**TASK DETAILS**.
In the passage on cloud service models, which two advantages of SaaS are named?

2.2.1 Software as a service (SaaS)

The way people get in contact with the cloud in their private lives is usually through SaaS. As we can see in Figure1, this is the model where the customer has no control over how the application is configured. From a customer perspective, applications using these are almost any application where the customer interacts with the application without the need of knowing anything about

(10)

cloud computing. The customers will not have access to any underlying infrastructure or platform, they will only be able to change the data associated with them. These applications are normally accessible through a user interface. Examples of this are Facebook, Pinterest and Google Drive. The user has an interface where they interact with the application. When the user for example uploads a photo, this will get uploaded to a cloud service but the user doesn’t have to know that to use the application. It can also be a service that a company needs which is accessible through the cloud. For example, Snowfires’ [32] platform allows customers to have their own website without having to handle any of the infrastructure around it. Some of the advantages with SaaS is lower initial costs and painless upgrades [33]. Initial costs are lower because the customer doesn’t need to build any infrastructure and only pay for what they are using. There is painless upgrades because when the service provider makes upgrades, this will immediately be upgraded also for the customer. SaaS can also take advantage of the Service Oriented Architecture (SOA) [34]. This can give applications the possibility to communicate with other applications. Each software can act as a service provider and provide their functionality to other applications. These services can often be of the type Application Programming Interfaces (APIs).

2.2.2 Platform as a service (PaaS)

The next level of service model is PaaS. With PaaS, the cloud customers can deploy their own code but don’t have to worry about the hardware. PaaS provides the customers with platform layer resources, including operating system support and software development frameworks [16]. The customer has tools to deploy their code and the cloud provider usually supports most of the available languages. This model can be a good solution for developers who don’t have the time or resources to handle the runtime, middleware or the operating system as in an IaaS model which are shown in Figure1. Instead of spending time maintaining these layers, developers can spend time with development of the application. The cloud customer doesn’t maintain the underlying cloud infrastructure, but often has the opportunity of choosing their preferred configuration settings for the hosting environment. PaaS customers are usually developers who deploy their applications to the platform and provide the application to the end users. One example of this is Google App Engine [35]

2.2.3 Infrastructure as a service (IaaS)

As we can see in Figure1, IaaS is the service model most recognizable with on-premise hosting. Here, the cloud customers are responsible for all layers except virtualization, servers, storage and networking. IaaS provides the customer with on-demand provisioning of infrastructural resources, usually by renting virtual machines (VMs) [16]. Users usually rent a VM with their preferred operating system installed and the cloud providers don’t care about what the customers do with the VM. With IaaS, customers don’t manage the underlying cloud infrastructure but has control over the operating system and sometimes limited control over networking components [23]. Snowfire AB is for example a IaaS customer which provides the actual application to their customers and thereby is a SaaS provider for their customers.

**DATASET CONTENT**.
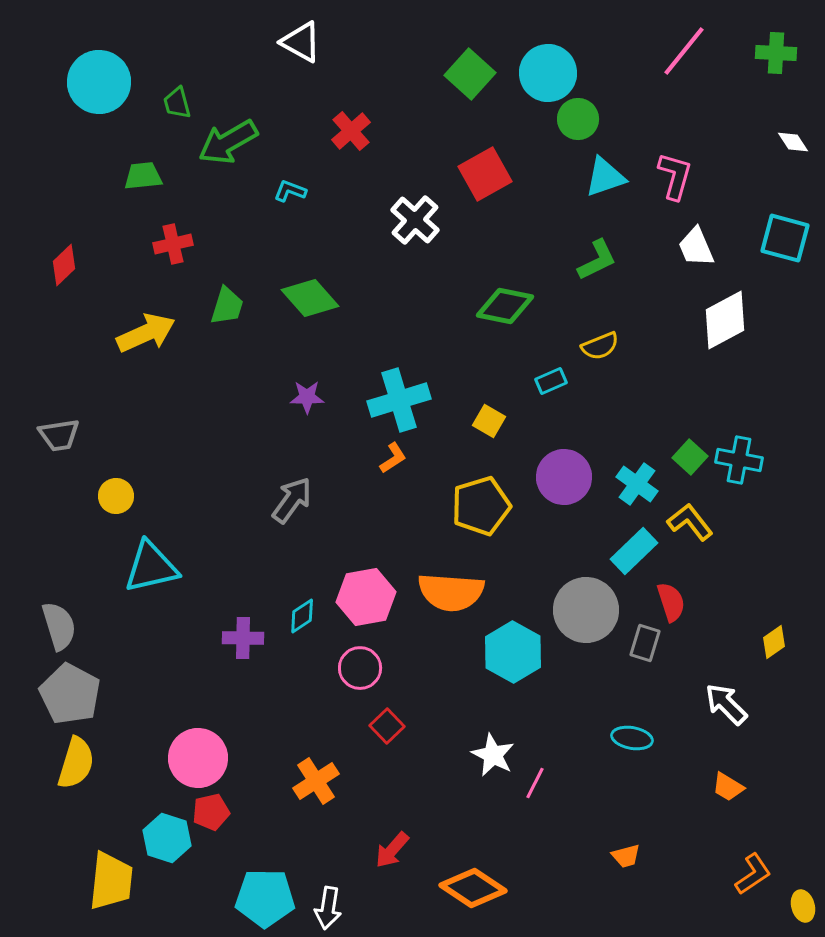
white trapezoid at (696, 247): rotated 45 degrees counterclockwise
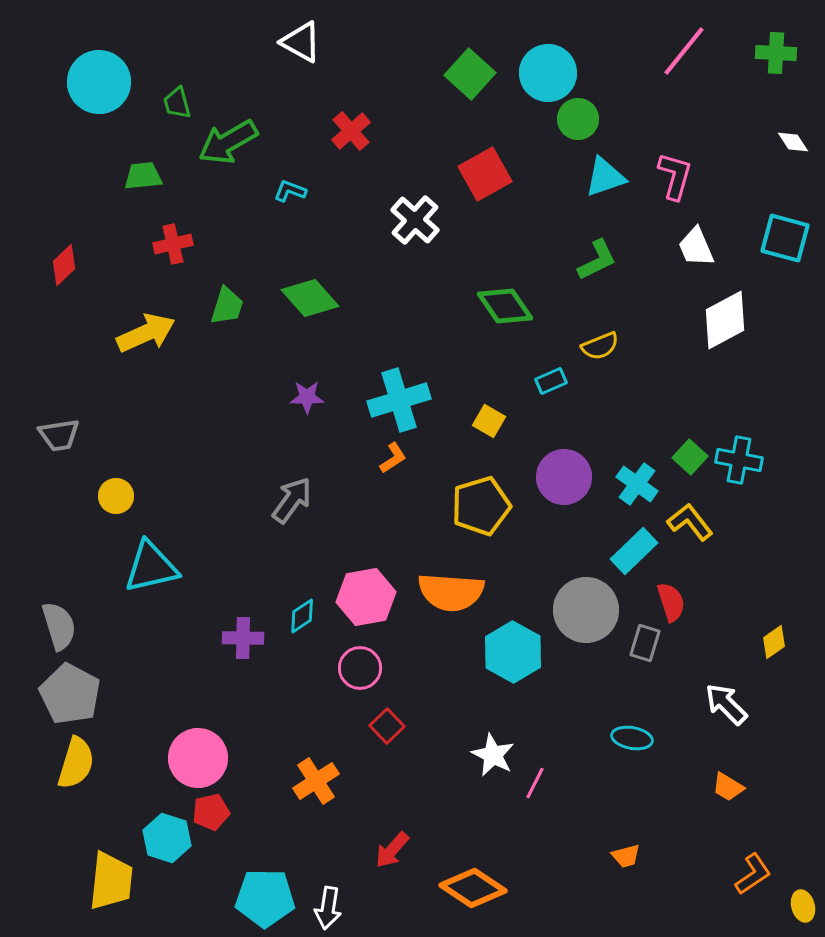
green diamond at (505, 306): rotated 44 degrees clockwise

**OUTPUT FOR THIS TASK**.
Lower initial costs and painless upgrades.